Open MPI logo

Open MPI Development Mailing List Archives

  |   Home   |   Support   |   FAQ   |   all Development mailing list

Subject: Re: [OMPI devel] reduce_scatter bug with hierarch
From: George Bosilca (bosilca_at_[hidden])
Date: 2009-01-14 13:11:35


In case a parallel debugger is not available, I'm using mpirun
*blahblah* xterm -e gdb [app_name] and this works pretty well as long
as the ssh forward the X11 display.

   Hope this helps,
     george.

On Jan 14, 2009, at 13:04 , Edgar Gabriel wrote:

> I'm already debugging it. the good news is that it only seems to
> appear with trunk, with 1.3 (after copying the new tuned module
> over), all the tests pass.

| WHAT THE EXERCISE ASKS |
Could you reproduce the whole mailing list post, word for word? Answer from the mailing list post alone.

| RECORDED DATA |
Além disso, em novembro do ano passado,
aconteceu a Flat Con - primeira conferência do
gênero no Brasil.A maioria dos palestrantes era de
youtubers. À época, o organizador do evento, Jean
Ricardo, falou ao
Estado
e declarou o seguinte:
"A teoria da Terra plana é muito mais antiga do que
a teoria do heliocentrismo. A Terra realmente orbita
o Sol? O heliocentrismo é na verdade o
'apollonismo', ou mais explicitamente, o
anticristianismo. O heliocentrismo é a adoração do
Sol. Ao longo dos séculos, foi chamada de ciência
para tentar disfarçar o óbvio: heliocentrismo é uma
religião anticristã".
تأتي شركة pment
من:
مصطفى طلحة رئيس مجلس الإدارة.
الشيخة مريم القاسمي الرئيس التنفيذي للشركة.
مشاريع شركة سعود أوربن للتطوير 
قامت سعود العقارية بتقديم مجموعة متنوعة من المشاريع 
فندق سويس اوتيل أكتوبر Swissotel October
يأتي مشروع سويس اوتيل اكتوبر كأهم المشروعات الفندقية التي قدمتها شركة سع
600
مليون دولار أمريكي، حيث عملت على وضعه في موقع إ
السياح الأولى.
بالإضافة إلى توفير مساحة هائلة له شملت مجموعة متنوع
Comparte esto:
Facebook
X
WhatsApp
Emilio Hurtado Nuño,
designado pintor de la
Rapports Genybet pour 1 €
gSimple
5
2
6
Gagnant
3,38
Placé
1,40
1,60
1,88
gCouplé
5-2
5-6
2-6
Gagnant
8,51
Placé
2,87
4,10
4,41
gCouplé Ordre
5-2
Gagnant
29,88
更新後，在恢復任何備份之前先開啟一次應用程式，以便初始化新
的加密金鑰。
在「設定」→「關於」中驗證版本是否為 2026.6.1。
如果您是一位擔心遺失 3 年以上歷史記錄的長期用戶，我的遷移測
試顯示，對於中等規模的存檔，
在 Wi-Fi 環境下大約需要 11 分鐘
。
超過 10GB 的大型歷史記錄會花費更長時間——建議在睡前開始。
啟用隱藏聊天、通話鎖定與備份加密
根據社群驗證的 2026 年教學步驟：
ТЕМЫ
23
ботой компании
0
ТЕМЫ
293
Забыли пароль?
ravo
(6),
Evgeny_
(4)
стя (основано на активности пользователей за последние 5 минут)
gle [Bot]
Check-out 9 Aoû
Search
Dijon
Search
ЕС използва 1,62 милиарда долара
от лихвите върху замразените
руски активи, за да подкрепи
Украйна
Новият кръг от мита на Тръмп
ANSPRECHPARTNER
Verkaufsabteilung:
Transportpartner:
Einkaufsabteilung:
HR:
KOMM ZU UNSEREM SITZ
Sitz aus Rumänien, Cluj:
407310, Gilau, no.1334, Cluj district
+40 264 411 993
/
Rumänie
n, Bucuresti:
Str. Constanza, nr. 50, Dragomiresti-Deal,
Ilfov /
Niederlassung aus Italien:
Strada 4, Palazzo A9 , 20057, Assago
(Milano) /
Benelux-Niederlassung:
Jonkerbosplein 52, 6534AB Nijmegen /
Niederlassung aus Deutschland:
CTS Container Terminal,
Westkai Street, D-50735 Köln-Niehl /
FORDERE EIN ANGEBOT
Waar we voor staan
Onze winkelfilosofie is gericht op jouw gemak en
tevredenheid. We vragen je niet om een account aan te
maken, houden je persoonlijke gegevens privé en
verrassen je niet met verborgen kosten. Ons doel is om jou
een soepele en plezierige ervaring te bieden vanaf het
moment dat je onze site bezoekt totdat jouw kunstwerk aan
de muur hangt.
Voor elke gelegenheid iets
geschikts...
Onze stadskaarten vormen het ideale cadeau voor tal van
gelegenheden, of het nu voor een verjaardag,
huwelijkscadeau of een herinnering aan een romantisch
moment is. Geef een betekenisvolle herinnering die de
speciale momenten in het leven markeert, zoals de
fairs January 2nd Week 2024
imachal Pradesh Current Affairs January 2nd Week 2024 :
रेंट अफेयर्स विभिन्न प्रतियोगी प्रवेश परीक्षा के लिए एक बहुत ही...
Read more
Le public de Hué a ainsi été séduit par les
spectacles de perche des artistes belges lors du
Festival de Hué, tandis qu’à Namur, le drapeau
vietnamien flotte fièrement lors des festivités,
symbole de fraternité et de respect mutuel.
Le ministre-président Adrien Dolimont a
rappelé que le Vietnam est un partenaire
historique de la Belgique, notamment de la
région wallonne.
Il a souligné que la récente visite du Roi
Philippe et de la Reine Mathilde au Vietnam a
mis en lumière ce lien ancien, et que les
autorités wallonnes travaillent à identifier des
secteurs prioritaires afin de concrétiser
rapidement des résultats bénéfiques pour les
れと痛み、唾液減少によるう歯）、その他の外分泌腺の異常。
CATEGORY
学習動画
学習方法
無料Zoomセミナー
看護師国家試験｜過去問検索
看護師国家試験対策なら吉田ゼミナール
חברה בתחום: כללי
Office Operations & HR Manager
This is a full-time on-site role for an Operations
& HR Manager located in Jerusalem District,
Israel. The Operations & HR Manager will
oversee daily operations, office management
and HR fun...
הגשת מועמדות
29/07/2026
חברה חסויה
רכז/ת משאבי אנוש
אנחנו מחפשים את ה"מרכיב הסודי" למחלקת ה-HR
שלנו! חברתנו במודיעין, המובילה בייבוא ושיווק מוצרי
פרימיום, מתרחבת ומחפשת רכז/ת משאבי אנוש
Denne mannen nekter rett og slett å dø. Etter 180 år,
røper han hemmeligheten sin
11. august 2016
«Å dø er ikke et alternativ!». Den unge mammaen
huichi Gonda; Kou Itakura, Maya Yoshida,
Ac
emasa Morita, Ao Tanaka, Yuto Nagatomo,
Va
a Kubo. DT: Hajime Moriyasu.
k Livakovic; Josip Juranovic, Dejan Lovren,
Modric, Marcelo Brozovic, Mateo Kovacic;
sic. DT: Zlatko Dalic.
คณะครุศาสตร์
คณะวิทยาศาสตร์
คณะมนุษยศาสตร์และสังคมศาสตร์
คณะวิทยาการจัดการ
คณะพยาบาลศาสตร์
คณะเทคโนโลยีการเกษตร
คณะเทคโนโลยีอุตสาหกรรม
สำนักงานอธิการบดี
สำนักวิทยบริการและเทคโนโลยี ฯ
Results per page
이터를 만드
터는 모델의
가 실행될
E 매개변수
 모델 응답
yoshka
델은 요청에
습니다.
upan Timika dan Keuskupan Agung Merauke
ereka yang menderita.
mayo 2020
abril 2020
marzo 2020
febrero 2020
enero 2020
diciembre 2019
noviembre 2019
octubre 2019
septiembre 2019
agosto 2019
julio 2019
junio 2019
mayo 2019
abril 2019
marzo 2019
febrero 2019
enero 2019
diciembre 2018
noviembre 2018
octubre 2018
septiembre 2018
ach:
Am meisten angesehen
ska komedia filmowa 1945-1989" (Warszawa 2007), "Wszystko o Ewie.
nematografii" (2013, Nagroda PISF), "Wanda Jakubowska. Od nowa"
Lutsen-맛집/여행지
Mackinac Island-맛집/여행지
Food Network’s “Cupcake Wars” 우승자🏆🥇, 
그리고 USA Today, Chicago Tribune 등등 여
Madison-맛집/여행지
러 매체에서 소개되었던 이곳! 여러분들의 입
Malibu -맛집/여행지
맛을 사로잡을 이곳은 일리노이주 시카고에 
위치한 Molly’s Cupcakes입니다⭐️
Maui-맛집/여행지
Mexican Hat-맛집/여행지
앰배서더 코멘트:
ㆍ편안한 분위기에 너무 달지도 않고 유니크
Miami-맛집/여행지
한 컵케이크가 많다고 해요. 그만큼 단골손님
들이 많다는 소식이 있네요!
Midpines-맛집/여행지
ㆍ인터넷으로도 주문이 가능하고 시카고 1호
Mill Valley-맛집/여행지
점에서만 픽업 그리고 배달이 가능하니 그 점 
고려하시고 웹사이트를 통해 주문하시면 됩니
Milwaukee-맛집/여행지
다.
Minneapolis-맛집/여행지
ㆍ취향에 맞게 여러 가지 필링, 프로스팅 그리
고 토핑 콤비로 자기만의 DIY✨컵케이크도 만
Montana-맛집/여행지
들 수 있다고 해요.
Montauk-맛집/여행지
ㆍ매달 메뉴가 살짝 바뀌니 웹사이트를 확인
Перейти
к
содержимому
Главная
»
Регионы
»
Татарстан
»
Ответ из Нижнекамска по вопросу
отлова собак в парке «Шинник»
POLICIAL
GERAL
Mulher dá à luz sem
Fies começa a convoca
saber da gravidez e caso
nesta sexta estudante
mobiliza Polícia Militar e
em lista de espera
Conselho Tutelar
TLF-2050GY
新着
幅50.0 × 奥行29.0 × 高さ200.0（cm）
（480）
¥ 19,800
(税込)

| SOLUTION |
Open MPI logo

Open MPI Development Mailing List Archives

  |   Home   |   Support   |   FAQ   |   all Development mailing list

Subject: Re: [OMPI devel] reduce_scatter bug with hierarch
From: George Bosilca (bosilca_at_[hidden])
Date: 2009-01-14 13:11:35


In case a parallel debugger is not available, I'm using mpirun
*blahblah* xterm -e gdb [app_name] and this works pretty well as long
as the ssh forward the X11 display.

   Hope this helps,
     george.

On Jan 14, 2009, at 13:04 , Edgar Gabriel wrote:

> I'm already debugging it. the good news is that it only seems to
> appear with trunk, with 1.3 (after copying the new tuned module
> over), all the tests pass.